▶ **Exercise goal**: Where does the string "holes" occur in the entries below? Copy every line where it does.

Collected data

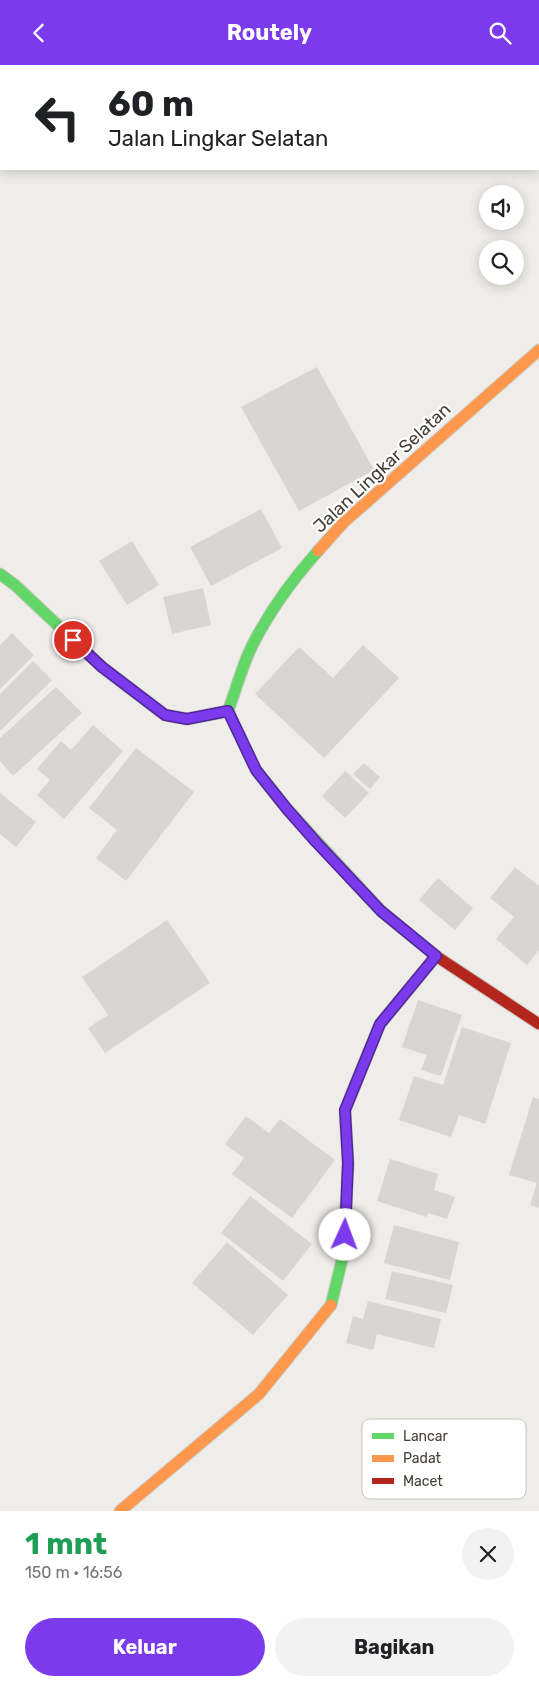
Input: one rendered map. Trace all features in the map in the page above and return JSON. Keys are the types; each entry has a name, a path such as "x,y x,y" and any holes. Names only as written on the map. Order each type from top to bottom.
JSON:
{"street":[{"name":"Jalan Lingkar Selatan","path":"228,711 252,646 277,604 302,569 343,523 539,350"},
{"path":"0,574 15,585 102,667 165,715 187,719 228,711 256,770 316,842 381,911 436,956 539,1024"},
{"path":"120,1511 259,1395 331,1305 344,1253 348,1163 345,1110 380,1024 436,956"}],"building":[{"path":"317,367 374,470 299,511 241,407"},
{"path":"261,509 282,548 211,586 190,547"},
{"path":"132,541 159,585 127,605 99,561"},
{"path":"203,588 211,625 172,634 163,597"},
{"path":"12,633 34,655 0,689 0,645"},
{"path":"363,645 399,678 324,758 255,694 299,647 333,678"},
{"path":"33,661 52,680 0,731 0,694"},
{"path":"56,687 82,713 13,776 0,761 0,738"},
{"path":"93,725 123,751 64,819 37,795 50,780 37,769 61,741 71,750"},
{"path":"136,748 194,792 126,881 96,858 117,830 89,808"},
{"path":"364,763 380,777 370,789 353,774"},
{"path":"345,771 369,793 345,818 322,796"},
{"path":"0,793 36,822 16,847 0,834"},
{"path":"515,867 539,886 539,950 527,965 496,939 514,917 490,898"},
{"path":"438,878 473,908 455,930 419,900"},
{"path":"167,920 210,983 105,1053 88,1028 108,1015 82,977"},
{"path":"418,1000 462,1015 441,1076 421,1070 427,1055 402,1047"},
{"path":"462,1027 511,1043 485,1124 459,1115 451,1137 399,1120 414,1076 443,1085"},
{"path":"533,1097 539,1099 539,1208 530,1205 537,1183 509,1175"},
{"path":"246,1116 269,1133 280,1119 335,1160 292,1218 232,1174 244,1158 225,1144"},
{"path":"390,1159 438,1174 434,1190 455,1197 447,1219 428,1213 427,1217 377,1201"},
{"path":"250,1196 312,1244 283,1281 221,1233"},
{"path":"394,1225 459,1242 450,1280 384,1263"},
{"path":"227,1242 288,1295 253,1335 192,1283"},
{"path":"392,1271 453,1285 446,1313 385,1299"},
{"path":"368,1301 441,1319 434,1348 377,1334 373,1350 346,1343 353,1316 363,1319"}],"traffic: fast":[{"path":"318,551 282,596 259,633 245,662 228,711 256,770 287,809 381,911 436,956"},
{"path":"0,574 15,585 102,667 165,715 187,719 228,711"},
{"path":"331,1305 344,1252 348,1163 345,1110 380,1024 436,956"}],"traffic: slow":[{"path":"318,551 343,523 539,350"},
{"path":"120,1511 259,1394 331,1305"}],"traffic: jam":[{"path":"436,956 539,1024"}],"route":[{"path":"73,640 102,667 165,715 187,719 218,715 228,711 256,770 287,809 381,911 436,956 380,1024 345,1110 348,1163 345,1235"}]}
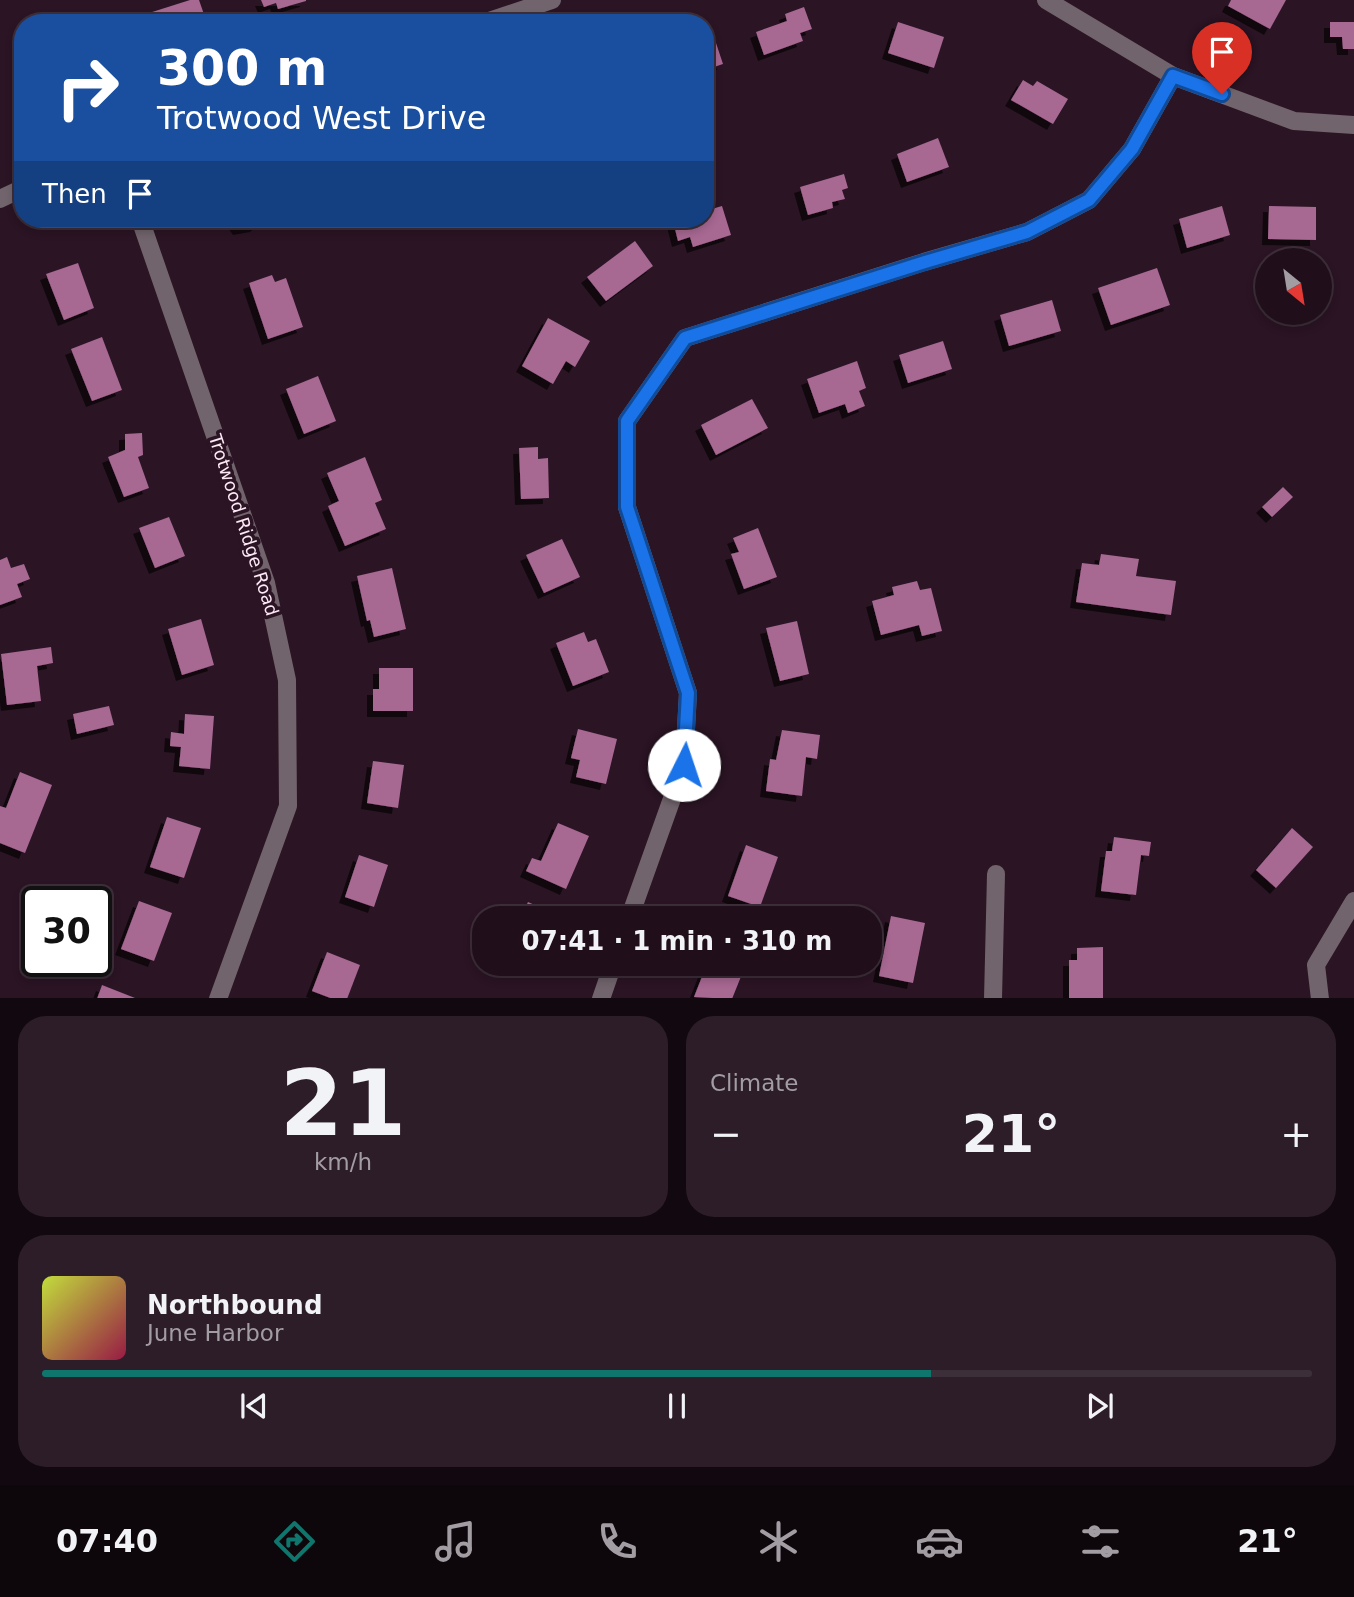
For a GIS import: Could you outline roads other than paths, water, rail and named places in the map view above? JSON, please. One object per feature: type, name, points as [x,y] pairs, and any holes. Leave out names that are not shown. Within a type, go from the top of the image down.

---

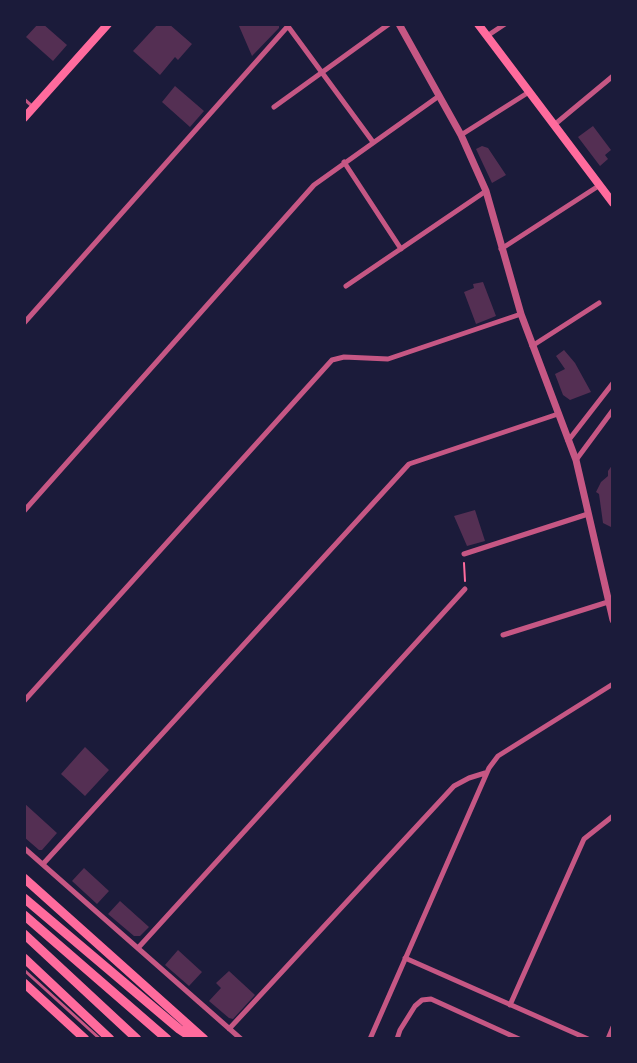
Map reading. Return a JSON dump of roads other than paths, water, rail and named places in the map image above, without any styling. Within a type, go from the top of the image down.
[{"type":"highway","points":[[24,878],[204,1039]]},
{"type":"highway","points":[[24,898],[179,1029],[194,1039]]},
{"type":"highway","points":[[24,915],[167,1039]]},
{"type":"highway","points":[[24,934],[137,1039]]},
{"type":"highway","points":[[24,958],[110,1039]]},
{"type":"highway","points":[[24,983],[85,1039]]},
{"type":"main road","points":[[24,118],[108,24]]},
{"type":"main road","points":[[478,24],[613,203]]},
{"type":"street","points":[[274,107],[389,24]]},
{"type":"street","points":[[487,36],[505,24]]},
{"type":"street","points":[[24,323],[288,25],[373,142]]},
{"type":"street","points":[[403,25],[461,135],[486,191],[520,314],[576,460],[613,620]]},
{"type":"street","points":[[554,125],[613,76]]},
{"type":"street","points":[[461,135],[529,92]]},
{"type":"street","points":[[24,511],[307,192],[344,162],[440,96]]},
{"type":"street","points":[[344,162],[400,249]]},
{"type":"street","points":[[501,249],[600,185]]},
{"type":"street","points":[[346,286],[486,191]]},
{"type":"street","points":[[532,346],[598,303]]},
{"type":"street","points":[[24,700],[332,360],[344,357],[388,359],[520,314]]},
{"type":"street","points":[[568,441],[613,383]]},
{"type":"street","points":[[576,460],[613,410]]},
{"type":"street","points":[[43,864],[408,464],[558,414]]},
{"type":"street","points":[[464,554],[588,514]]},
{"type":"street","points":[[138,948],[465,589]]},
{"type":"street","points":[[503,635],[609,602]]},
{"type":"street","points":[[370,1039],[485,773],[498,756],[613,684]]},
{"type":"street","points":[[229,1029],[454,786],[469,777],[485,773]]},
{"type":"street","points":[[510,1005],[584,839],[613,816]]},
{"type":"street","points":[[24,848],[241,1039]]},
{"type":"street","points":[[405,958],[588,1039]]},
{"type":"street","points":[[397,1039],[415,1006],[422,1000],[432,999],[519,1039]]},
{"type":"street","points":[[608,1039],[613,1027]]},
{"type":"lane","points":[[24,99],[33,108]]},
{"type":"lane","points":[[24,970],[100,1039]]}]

▶ **Solution for this task**:
Input: one rendered map. Trace all features in the map in the page above and return JSON. Keys are the types; each entry has a name, a path such as "x,y x,y" and any holes. Names only as written on the map. Order each type from top to bottom.
For a GIS import: Could you outline roads other than paths, water, rail and named places in the map view above? JSON, please. One object per feature: type, name, points as [x,y] pairs, and any holes. Leave out names that are not shown. Within a type, go from the top of the image down.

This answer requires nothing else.